The Smalltalk project, which started at Xerox Parc, was created with the purpose of allowing children to be able to use computing systems. It aimed to create a personal computing environment, where a single user could have access and control over their computer, like drawing pictures, file handling, and text editing.

The smalltalk language is object-oriented, much like simula before it. It primarily works by passing messages from one object to another. Classes have instances which share common characteristics, such as how they respond to messages.

Operators are thought of as messages that might take one or more arguments. For example, +4 as is would apply unary + to 4, leaving it as 4.

The Principle of Modularity

No part of a complex system should depend on the internal details of any other part. Objects should send messages to obtain results, and similar behavior should be grouped into classes. Factoring of the information structure and behavior is provided by subclassing.

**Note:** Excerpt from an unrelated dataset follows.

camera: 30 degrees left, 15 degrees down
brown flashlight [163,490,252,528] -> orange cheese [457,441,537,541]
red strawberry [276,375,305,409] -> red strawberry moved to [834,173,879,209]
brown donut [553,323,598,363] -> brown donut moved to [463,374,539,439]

All references in Smalltalk are to objects. They may be atomic, or consist of several named fields, which refer to other objects. Smalltalk does away with referencing memory addresses, such as getting the y coordinate in a point in a Cartesian plane by loading the second word relative to the point p. This would break on polar coordinates, for example. The response to a message is implemented by a method, which reads or writes a data field, or sends further messages to achieve the desired response.

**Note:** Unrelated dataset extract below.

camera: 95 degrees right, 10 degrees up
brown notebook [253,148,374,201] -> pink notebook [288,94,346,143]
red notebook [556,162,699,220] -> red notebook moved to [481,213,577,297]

Classes can inherit from each other, in which case they inherit all the traits of their parent class.

The Reactive Principle

All objects in smalltalk are active, so they can respond to messages at any time. The libraries used to implement the system is a set of useful superclasses from which classes can derive. For example, windows are inheritable from the system library. The window class also responds to behavior, such as clicks within the window, and transitioning from active to inactive.

Classes

Classes in smalltalk also respond to operator overloading, and have setters and getters. They also allow themselves to be turned into a string stream which can then be printed. As well, numbers can implement the full set of relational operators by only defining <, =, and >.